Oratoire en Limousin

Oratoire en Limousin
Franck Lafossas

Franck Lafossas, originaire de Limoges, est magistrat. En 2000, il a publié une Anthologie poétique (Arts et Lettres de France). Il est l’auteur aux éditions Les Dossiers d’Aquitaine notamment de : Les Fantômes de Pompéi (2000), Pline l’Ancien, Le Testament de Pompéi (2003) et Oratorio pour Oradour (2001) dont il a cédé ses droits d’auteur à l’Association nationale des familles des martyrs d’Oradour-sur-Glane.
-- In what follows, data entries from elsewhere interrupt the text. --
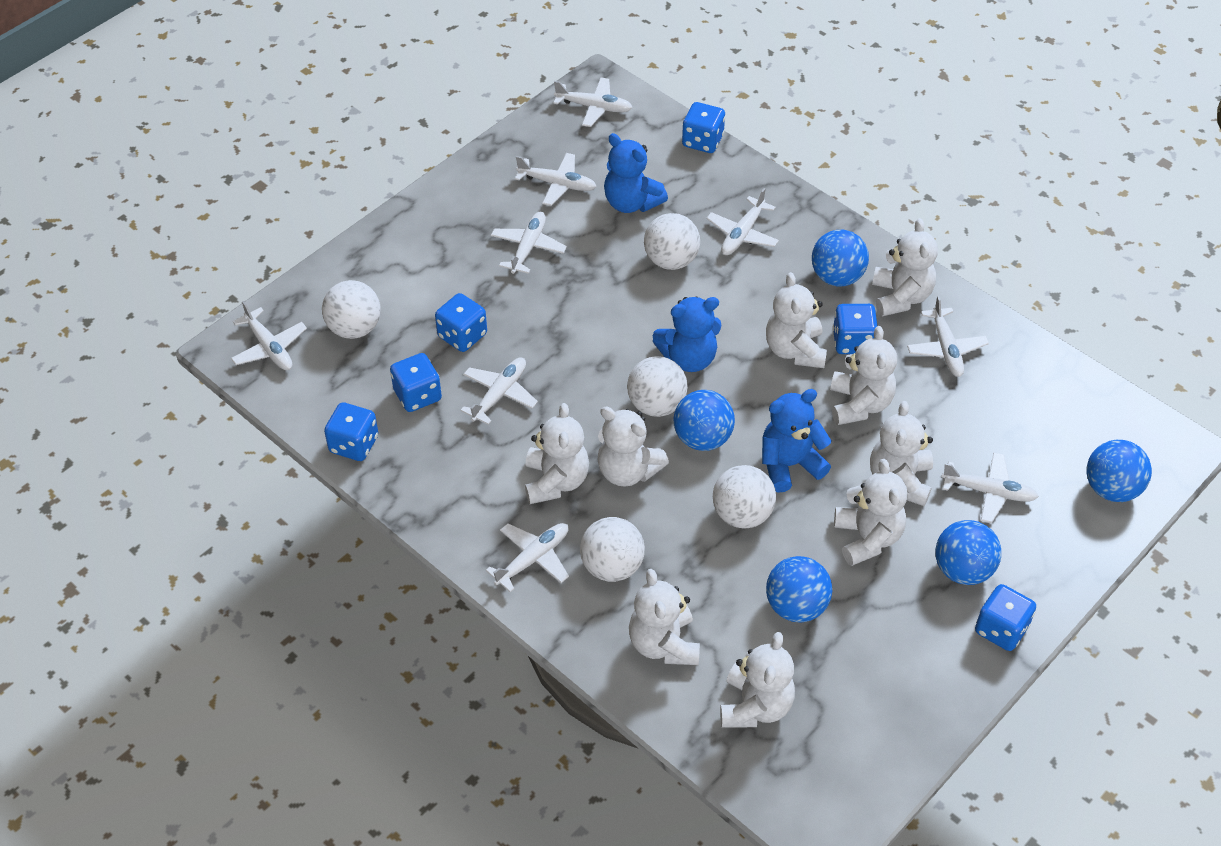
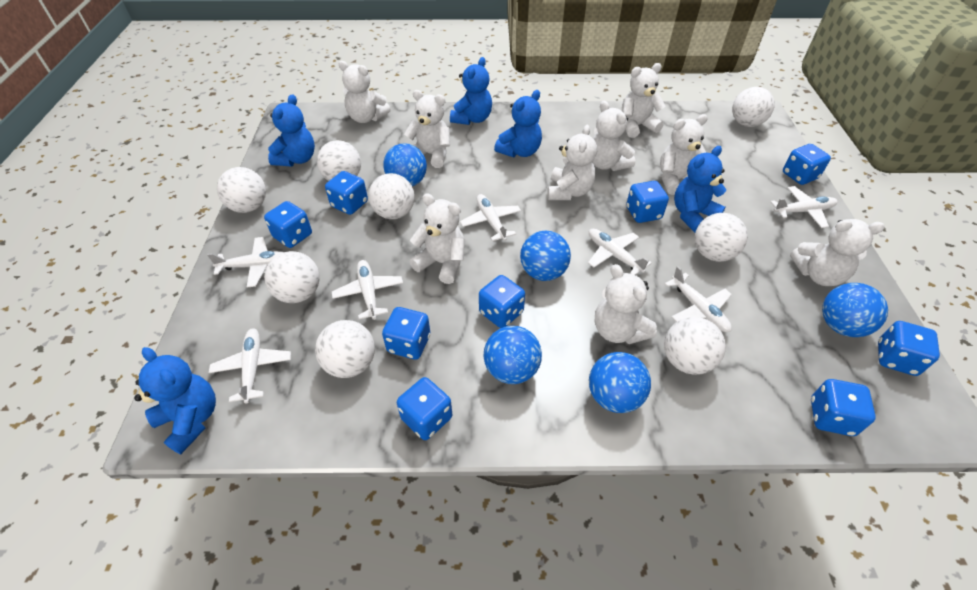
blue dice: 6 -> 9
blue teddy bear: 3 -> 5
white ball: 5 -> 8
white plane: 9 -> 7

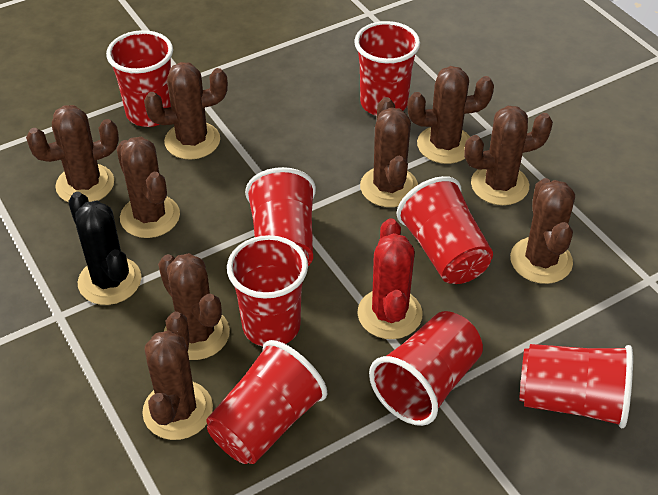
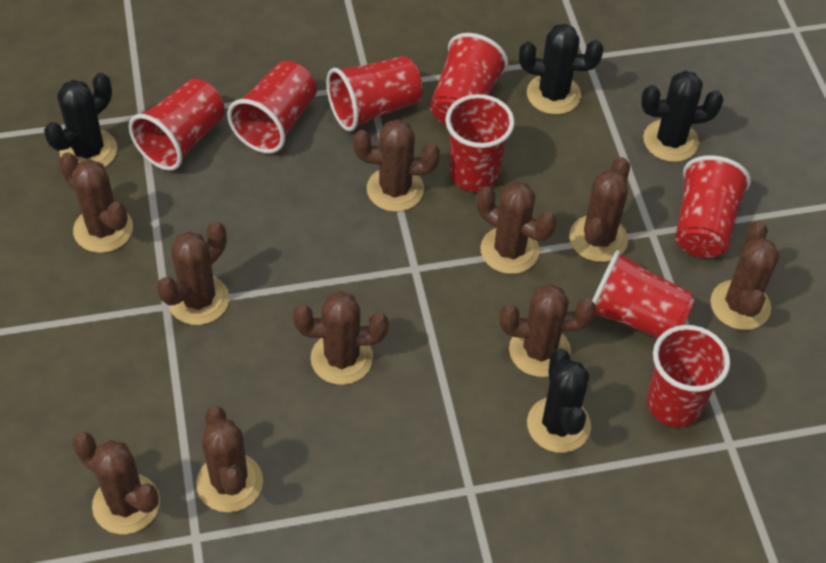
black cactus: 1 -> 4
brown cactus: 9 -> 10
red cactus: 1 -> 0

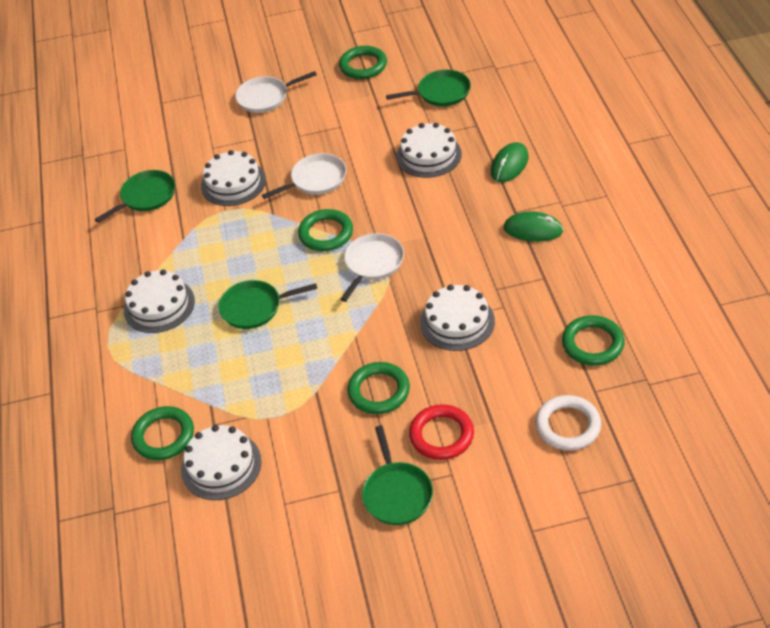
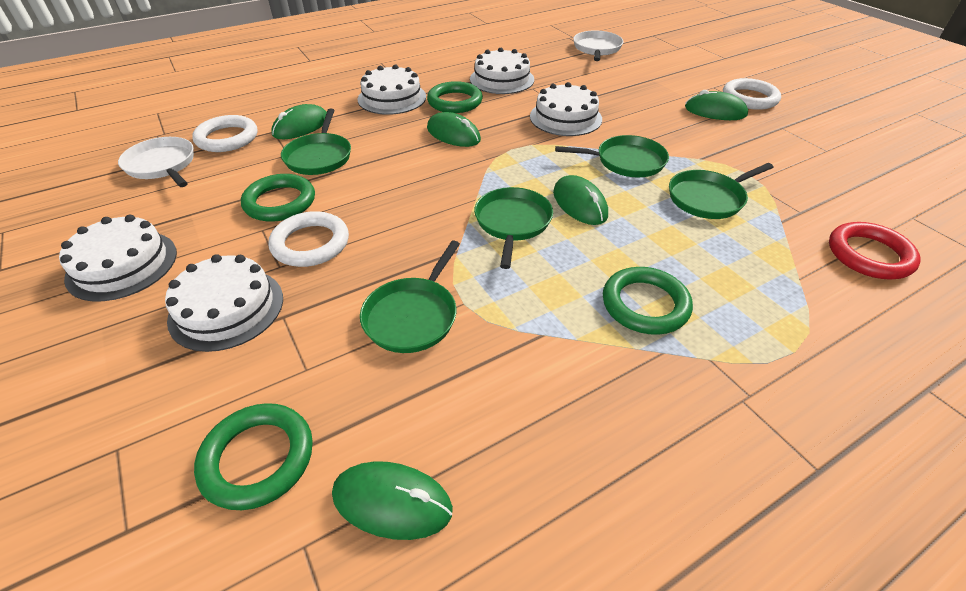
green mouse: 2 -> 5
green pan: 4 -> 5
green ring: 5 -> 4
white pan: 3 -> 2
white ring: 1 -> 3

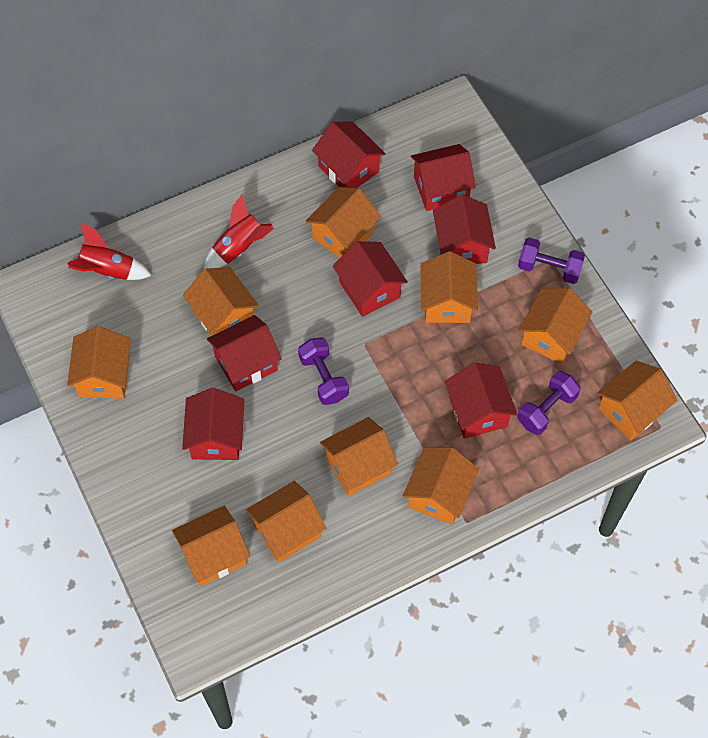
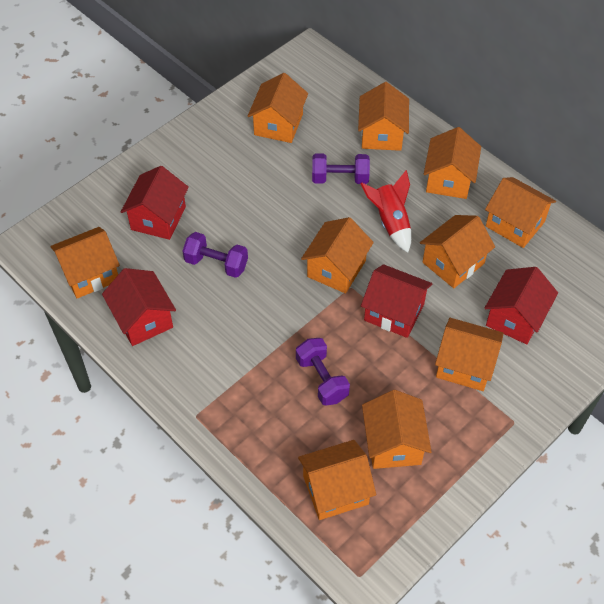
red house: 7 -> 4
red rocket: 2 -> 1

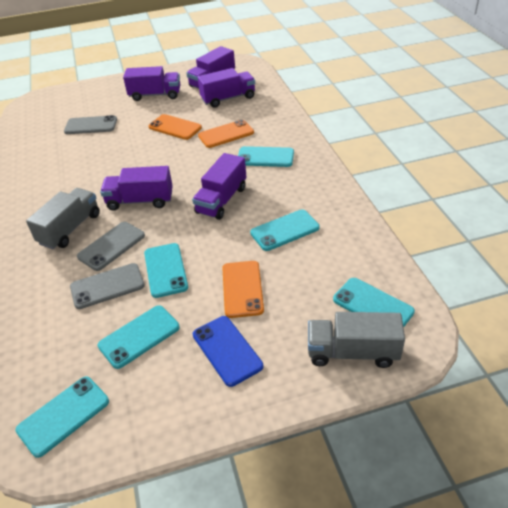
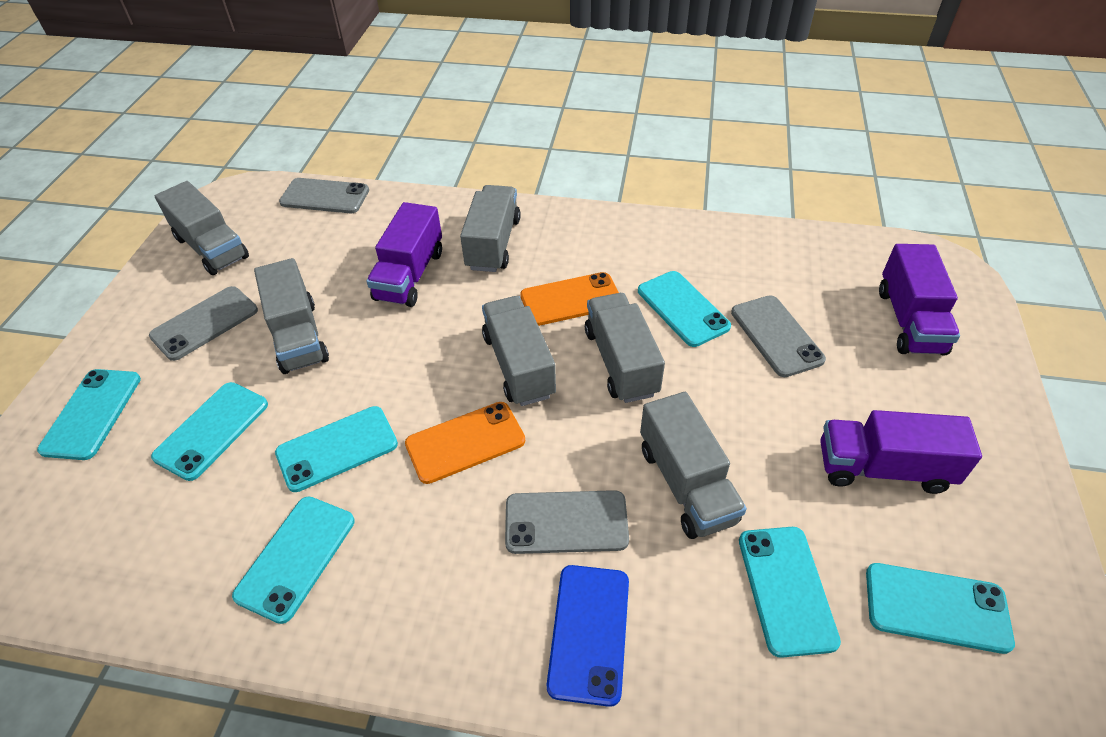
grey phone: 3 -> 4
grey truck: 2 -> 6
orange phone: 3 -> 2
purple truck: 5 -> 3
turquoise phone: 6 -> 7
Pour ce recueil, depuis édité également en anglais et en allemand, il avait obtenu le prix de fondation de la Société des poètes français en 1997.

Je voudrais vous parler un peu de ma campagne,
Et par ces quelques vers qu’une peine accompagne,
Vous dire : il faisait bon de vivre en mon pays,
Quand tous les habitants en ont été trahis …

Ici, l’on monte aux Cieux (1) dès cinq cent quinze mètres
Où sur les Monts de Blond déjà poussent les hêtres.
N’y cherchez pas pour cause un accent du midi,
Il ne s’y dit peuchère, et tout juste pardi…

N’y trouvez que l’écho d’un très doux paysage,
Où l’absence d’excès rend l’habitant plus sage,
Mais dont le sol est pauvre, exige un dur labeur,
Et tôt nous habitue à travailler sans peur.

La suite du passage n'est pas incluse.